> Exercise goal: Reproduce the entire listing exactly as written, apart from its pictures.

> Data provided:
--- START ---

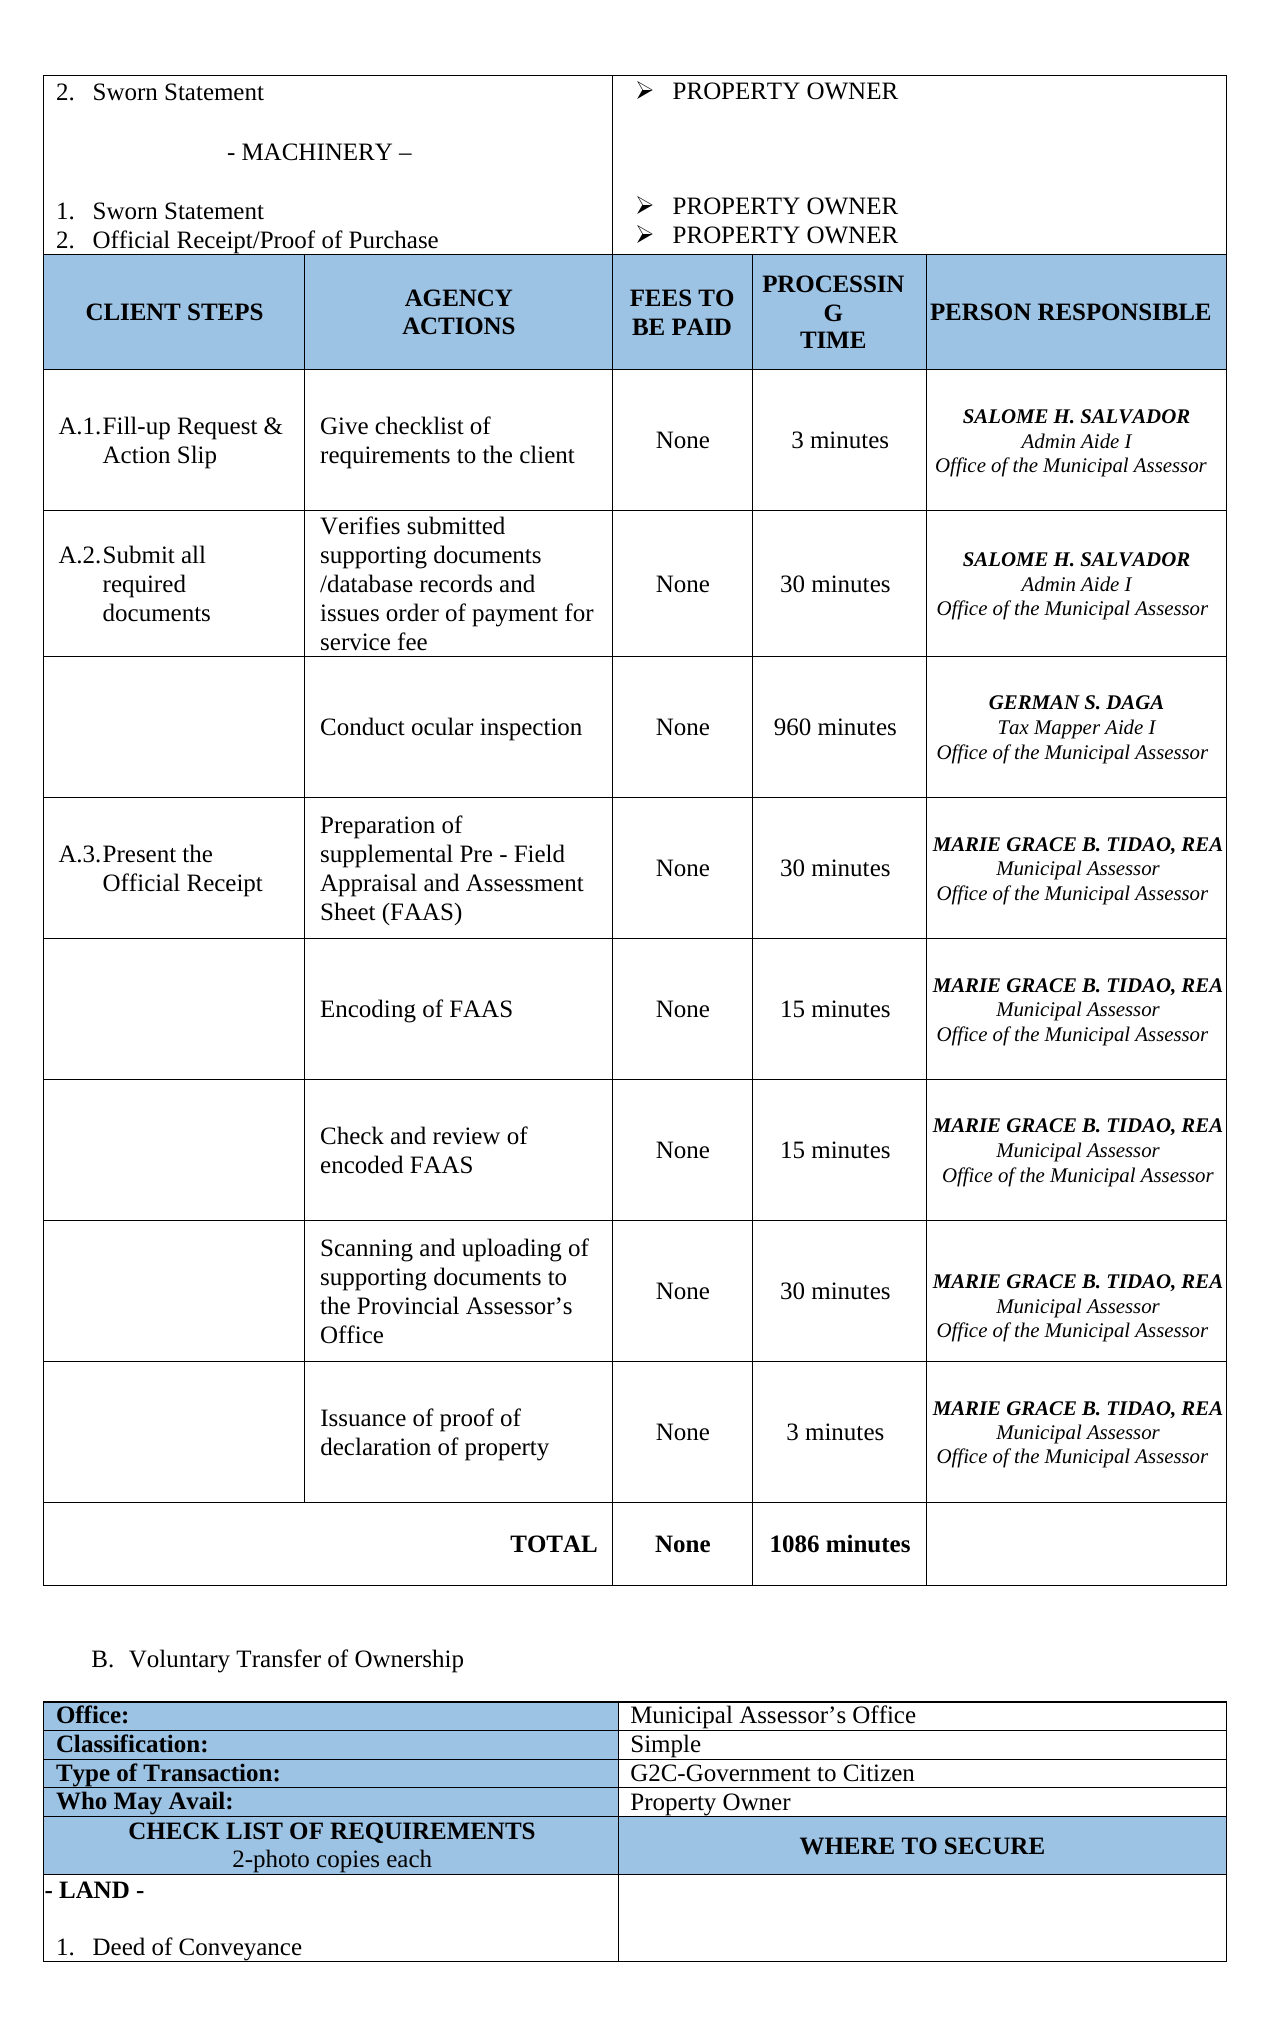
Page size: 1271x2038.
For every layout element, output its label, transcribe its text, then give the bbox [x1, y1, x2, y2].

table_cell Issuance of proof of declaration of property [305, 1362, 612, 1502]
table_cell Type of Transaction: [44, 1760, 618, 1787]
table_cell [927, 1503, 1226, 1585]
table_cell None [613, 1362, 752, 1502]
table_cell Scanning and uploading of supporting documents to the Provincial Assessor’s Office [305, 1221, 612, 1361]
table_cell Encoding of FAAS [305, 939, 612, 1079]
table_cell [44, 1362, 304, 1502]
table_cell MARIE GRACE B. TIDAO, REA Municipal Assessor Office of the Municipal Assessor [927, 1362, 1226, 1502]
table_cell None [613, 1080, 752, 1220]
table_cell 3 minutes [753, 370, 926, 510]
table_cell None [613, 798, 752, 938]
list Voluntary Transfer of Ownership [91, 1644, 1227, 1673]
table_header Municipal Assessor’s Office [619, 1703, 1226, 1730]
table_cell 3 minutes [753, 1362, 926, 1502]
table_cell PROCESSING TIME [753, 255, 926, 369]
table_cell AGENCY ACTIONS [305, 255, 612, 369]
table_cell None [613, 1503, 752, 1585]
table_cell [619, 1875, 1226, 1961]
table_cell [44, 939, 304, 1079]
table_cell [613, 76, 1226, 254]
table_cell [44, 1080, 304, 1220]
table_cell 15 minutes [753, 939, 926, 1079]
table_cell PERSON RESPONSIBLE [927, 255, 1226, 369]
table_cell MARIE GRACE B. TIDAO, REA Municipal Assessor Office of the Municipal Assessor [927, 798, 1226, 938]
table_cell Fill-up Request & Action Slip [44, 370, 304, 510]
table_cell Present the Official Receipt [44, 798, 304, 938]
table_cell 30 minutes [753, 511, 926, 656]
table_cell Who May Avail: [44, 1788, 618, 1816]
table_cell Simple [619, 1731, 1226, 1759]
table_cell Give checklist of requirements to the client [305, 370, 612, 510]
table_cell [44, 1875, 618, 1961]
table_cell 960 minutes [753, 657, 926, 797]
table_cell None [613, 939, 752, 1079]
table_cell GERMAN S. DAGA Tax Mapper Aide I Office of the Municipal Assessor [927, 657, 1226, 797]
table_cell Submit all required documents [44, 511, 304, 656]
table_cell FEES TO BE PAID [613, 255, 752, 369]
table_cell 15 minutes [753, 1080, 926, 1220]
table_cell CLIENT STEPS [44, 255, 304, 369]
table_cell 30 minutes [753, 798, 926, 938]
table_cell [44, 1221, 304, 1361]
table_cell MARIE GRACE B. TIDAO, REA Municipal Assessor Office of the Municipal Assessor [927, 1221, 1226, 1361]
table_cell Classification: [44, 1731, 618, 1759]
table_cell WHERE TO SECURE [619, 1817, 1226, 1874]
table_cell Conduct ocular inspection [305, 657, 612, 797]
table_cell SALOME H. SALVADOR Admin Aide I Office of the Municipal Assessor [927, 511, 1226, 656]
table_header Office: [44, 1703, 618, 1730]
table_cell None [613, 511, 752, 656]
table_cell Check and review of encoded FAAS [305, 1080, 612, 1220]
table_cell CHECK LIST OF REQUIREMENTS 2-photo copies each [44, 1817, 618, 1874]
table_cell None [613, 657, 752, 797]
table_cell G2C-Government to Citizen [619, 1760, 1226, 1787]
table_cell 1086 minutes [753, 1503, 926, 1585]
table_cell None [613, 1221, 752, 1361]
table_cell Property Owner [619, 1788, 1226, 1816]
table_cell 30 minutes [753, 1221, 926, 1361]
table_cell TOTAL [44, 1503, 612, 1585]
table_cell [44, 657, 304, 797]
table_cell Preparation of supplemental Pre - Field Appraisal and Assessment Sheet (FAAS) [305, 798, 612, 938]
table_cell MARIE GRACE B. TIDAO, REA Municipal Assessor Office of the Municipal Assessor [927, 1080, 1226, 1220]
table_cell MARIE GRACE B. TIDAO, REA Municipal Assessor Office of the Municipal Assessor [927, 939, 1226, 1079]
table_cell None [613, 370, 752, 510]
table_cell Verifies submitted supporting documents /database records and issues order of payment for service fee [305, 511, 612, 656]
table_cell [44, 76, 612, 254]
table_cell SALOME H. SALVADOR Admin Aide I Office of the Municipal Assessor [927, 370, 1226, 510]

--- END ---

> Written reply:
Page size: 1271x2038.
For every layout element, output its label, transcribe its text, then give the bbox [x1, y1, x2, y2].

table_cell Issuance of proof of declaration of property [305, 1362, 612, 1502]
table_cell Type of Transaction: [44, 1760, 618, 1787]
table_cell [927, 1503, 1226, 1585]
table_cell None [613, 1362, 752, 1502]
table_cell Scanning and uploading of supporting documents to the Provincial Assessor’s Office [305, 1221, 612, 1361]
table_cell Encoding of FAAS [305, 939, 612, 1079]
table_cell [44, 1362, 304, 1502]
table_cell MARIE GRACE B. TIDAO, REA Municipal Assessor Office of the Municipal Assessor [927, 1362, 1226, 1502]
table_cell None [613, 1080, 752, 1220]
table_cell 3 minutes [753, 370, 926, 510]
table_cell None [613, 798, 752, 938]
list Voluntary Transfer of Ownership [91, 1644, 1227, 1673]
table_header Municipal Assessor’s Office [619, 1703, 1226, 1730]
table_cell 3 minutes [753, 1362, 926, 1502]
table_cell PROCESSING TIME [753, 255, 926, 369]
table_cell AGENCY ACTIONS [305, 255, 612, 369]
table_cell None [613, 1503, 752, 1585]
table_cell [619, 1875, 1226, 1961]
table_cell [44, 939, 304, 1079]
table_cell [613, 76, 1226, 254]
table_cell [44, 1080, 304, 1220]
table_cell 15 minutes [753, 939, 926, 1079]
table_cell PERSON RESPONSIBLE [927, 255, 1226, 369]
table_cell MARIE GRACE B. TIDAO, REA Municipal Assessor Office of the Municipal Assessor [927, 798, 1226, 938]
table_cell Fill-up Request & Action Slip [44, 370, 304, 510]
table_cell Present the Official Receipt [44, 798, 304, 938]
table_cell 30 minutes [753, 511, 926, 656]
table_cell Who May Avail: [44, 1788, 618, 1816]
table_cell Simple [619, 1731, 1226, 1759]
table_cell Give checklist of requirements to the client [305, 370, 612, 510]
table_cell [44, 1875, 618, 1961]
table_cell 960 minutes [753, 657, 926, 797]
table_cell None [613, 939, 752, 1079]
table_cell GERMAN S. DAGA Tax Mapper Aide I Office of the Municipal Assessor [927, 657, 1226, 797]
table_cell Submit all required documents [44, 511, 304, 656]
table_cell FEES TO BE PAID [613, 255, 752, 369]
table_cell 15 minutes [753, 1080, 926, 1220]
table_cell CLIENT STEPS [44, 255, 304, 369]
table_cell 30 minutes [753, 798, 926, 938]
table_cell [44, 1221, 304, 1361]
table_cell MARIE GRACE B. TIDAO, REA Municipal Assessor Office of the Municipal Assessor [927, 1221, 1226, 1361]
table_cell Classification: [44, 1731, 618, 1759]
table_cell WHERE TO SECURE [619, 1817, 1226, 1874]
table_cell Conduct ocular inspection [305, 657, 612, 797]
table_cell SALOME H. SALVADOR Admin Aide I Office of the Municipal Assessor [927, 511, 1226, 656]
table_header Office: [44, 1703, 618, 1730]
table_cell None [613, 511, 752, 656]
table_cell Check and review of encoded FAAS [305, 1080, 612, 1220]
table_cell CHECK LIST OF REQUIREMENTS 2-photo copies each [44, 1817, 618, 1874]
table_cell None [613, 657, 752, 797]
table_cell G2C-Government to Citizen [619, 1760, 1226, 1787]
table_cell 1086 minutes [753, 1503, 926, 1585]
table_cell None [613, 1221, 752, 1361]
table_cell Property Owner [619, 1788, 1226, 1816]
table_cell 30 minutes [753, 1221, 926, 1361]
table_cell TOTAL [44, 1503, 612, 1585]
table_cell [44, 657, 304, 797]
table_cell Preparation of supplemental Pre - Field Appraisal and Assessment Sheet (FAAS) [305, 798, 612, 938]
table_cell MARIE GRACE B. TIDAO, REA Municipal Assessor Office of the Municipal Assessor [927, 1080, 1226, 1220]
table_cell MARIE GRACE B. TIDAO, REA Municipal Assessor Office of the Municipal Assessor [927, 939, 1226, 1079]
table_cell None [613, 370, 752, 510]
table_cell Verifies submitted supporting documents /database records and issues order of payment for service fee [305, 511, 612, 656]
table_cell [44, 76, 612, 254]
table_cell SALOME H. SALVADOR Admin Aide I Office of the Municipal Assessor [927, 370, 1226, 510]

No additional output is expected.